● **Instructions for the task**: Reproduce word for word the lines from the beginning of the entries to the line with "336 207 12.39", both included, but none of the pictures.

● **Data in this exercise**:
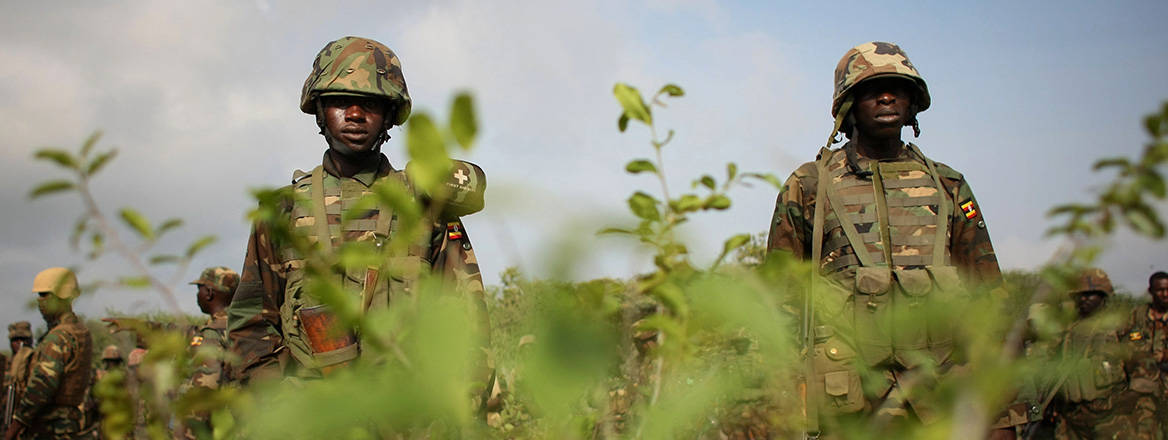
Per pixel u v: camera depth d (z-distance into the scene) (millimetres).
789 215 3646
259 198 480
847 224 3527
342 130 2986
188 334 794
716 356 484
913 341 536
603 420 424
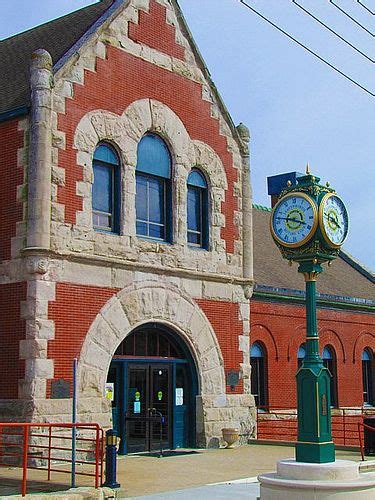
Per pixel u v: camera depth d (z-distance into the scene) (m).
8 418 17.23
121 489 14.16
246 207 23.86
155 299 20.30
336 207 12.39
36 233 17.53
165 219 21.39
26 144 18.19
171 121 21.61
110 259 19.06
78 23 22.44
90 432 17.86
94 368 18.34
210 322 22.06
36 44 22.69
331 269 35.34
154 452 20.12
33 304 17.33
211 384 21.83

● **Answer area**:
Per pixel u v: camera depth d (z-distance into the scene) (millimetres).
789 215 3646
259 198 480
847 224 3527
342 130 2986
188 334 794
716 356 484
913 341 536
603 420 424
Per pixel u v: camera depth d (z-distance into the scene) (m).
8 418 17.23
121 489 14.16
246 207 23.86
155 299 20.30
336 207 12.39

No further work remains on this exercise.